D’après le roman de Stephen Crane The Blue Hotel.

Neige charbon

Ils sont finalement assez rares les huis clos en bande dessinée. En adaptant le roman de Stephen Crane, Christophe Gaultier nous plonge dans une longue nuit de tension, de mystère et de violence soudaine. L’histoire se déroule en 1898, au Nebraska. Descendus du train, trois hommes pénètrent un hôtel isolé à l’entrée de la ville. C’est une nuit glaciale et venteuse, et cet hôtel peint en bleu, même s’il est d’un aspect lugubre reste le seul refuge possible pour les voyageurs, un phare dans la nuit pour touristes égarés. À l’intérieur, les discussions timides commencent entre les hommes, le directeur de l’hôtel et son fils. Chacun semble marcher sur des œufs. L’un surtout, un Suédois (ou est-ce un Hollandais ?), intrigue tout le monde par son comportement décalé et inquiétant. La nuit ne fait que commencer, longue et pleine d’imprévus.

À l’origine du Suédois, il y a donc un court roman (une longue nouvelle) de Stephen Crane, The Blue Hotel publié en 1898. Gaultier en a suivi scrupuleusement la trame, y a ajouté des dialogues, quelques passages (la tentative de suicide du Suédois dans sa chambre), en a coupé quelques autres. Le bref épilogue, par exemple, est absent de la bande dessinée et fait donc se terminer l’album de façon abrupte, singulière, dans la droite logique de ce qui précède. Christophe Gaultier a réussi à retranscrire la tension qui règne d’un bout à l’autre du texte de Crane. L’intrigue est resserrée, les personnages restent des silhouettes fantômatiques mais bien présentes, et l’enfermement qui pèse sur chacune d’elles est particulièrement bien saisie. Comme dans le roman, les sautes d’humeur et les revirements brutaux du Suédois sont étonnants, surprenants. Si chez Crane il y avait beaucoup d’inquiétude fébrile chez le personnage, c’est ici une folie menaçante qui est avant tout présente, jusque dans le regard bleu exorbité constamment mis en avant.

Pour l’occasion, Gaultier a renforcé son trait. Exit le trait sec et nerveux du Cirque aléatoire ou de Robinson Crusoé, finis les aplats de couleur de Sans un bruit. Ici, c’est le retour au charbon, la neige noire comme en écho aux paysages ensevelis à l’extérieur. Les fonds sont chargés, afflux de matière comme des couches d’air chargé, empesé. C’est l’odeur de la poudre. Taches, traces et autres grains qui viennent supporter un trait plus grossier (mais toujours expressif). À cette touche épaisse et grasse, Gaultier appose des couleurs franches et tranchées. C’est d’abord le gris bleu d’une nuit venteuse, puis le rouge d’un séjour réchauffé par un poêle. Pas de demi-mesures, et un traitement des ambiances rugueux, solide. Le tout est franchement réussi (jusqu’à la couverture, superbe), mais encore faut-il accepter le rythme de lecture, lent et lourd, préconisé par l’auteur, savoir lire ces silences, et accepter ces pointes de suspension…

On ne comprendra finalement pas grand-chose de ce qui se passe ici. Entre la folie et la paranoïa, le rêve et la réalité, c’est une drôle de nuit qui se déroule. Une nuit qui termine le dix-neuvième siècle, la conquête de l’Ouest, ses morts et ses âmes perdues, ses cow-boys et ses émigrants. C’est déjà un monde en crise, enfermé dans un hôtel, avec tous ses fantômes.

____

MISE EN PRATIQUE =
(1) Relevez les titres des autres albums de Christophe Gaultier que cite la critique, en dehors de son adaptation du roman de Stephen Crane.
(2) Veuillez réécrire le passage de la critique allant de « Ils sont finalement » jusqu'à « et pleine d’imprévus. » inclus, en remplaçant « glaciale » par « glacée ».
(3) Répondez aux questions suivantes d'après la critique.
(a) En quelle année et dans quel État se déroule l'histoire ?
(b) Quelle partie du roman de Crane est absente de la bande dessinée ?
(c) Quelles sont les deux couleurs que Gaultier appose, dans l'ordre indiqué ?

DONNÉES FOURNIES =
____

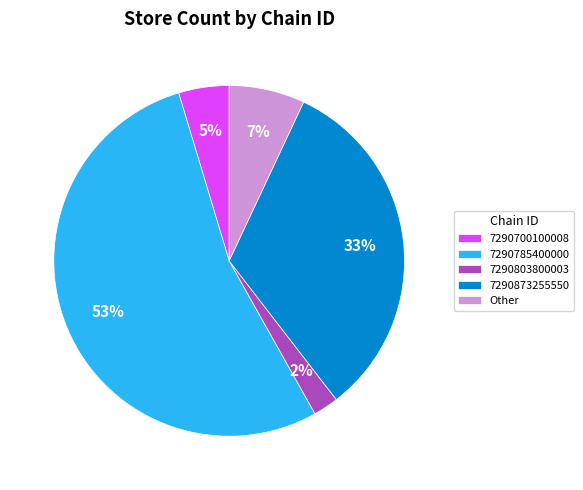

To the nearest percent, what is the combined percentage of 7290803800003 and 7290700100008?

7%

____

CORRIGÉ DÉTAILLÉ =
(1)
Cirque aléatoire
Robinson Crusoé
Sans un bruit

(2)
Ils sont finalement assez rares les huis clos en bande dessinée. En adaptant le roman de Stephen Crane, Christophe Gaultier nous plonge dans une longue nuit de tension, de mystère et de violence soudaine. L’histoire se déroule en 1898, au Nebraska. Descendus du train, trois hommes pénètrent un hôtel isolé à l’entrée de la ville. C’est une nuit glacée et venteuse, et cet hôtel peint en bleu, même s’il est d’un aspect lugubre reste le seul refuge possible pour les voyageurs, un phare dans la nuit pour touristes égarés. À l’intérieur, les discussions timides commencent entre les hommes, le directeur de l’hôtel et son fils. Chacun semble marcher sur des œufs. L’un surtout, un Suédois (ou est-ce un Hollandais ?), intrigue tout le monde par son comportement décalé et inquiétant. La nuit ne fait que commencer, longue et pleine d’imprévus.

(3)
(a) En 1898, au Nebraska.
(b) Le bref épilogue.
(c) D'abord le gris bleu d'une nuit venteuse, puis le rouge d'un séjour réchauffé par un poêle.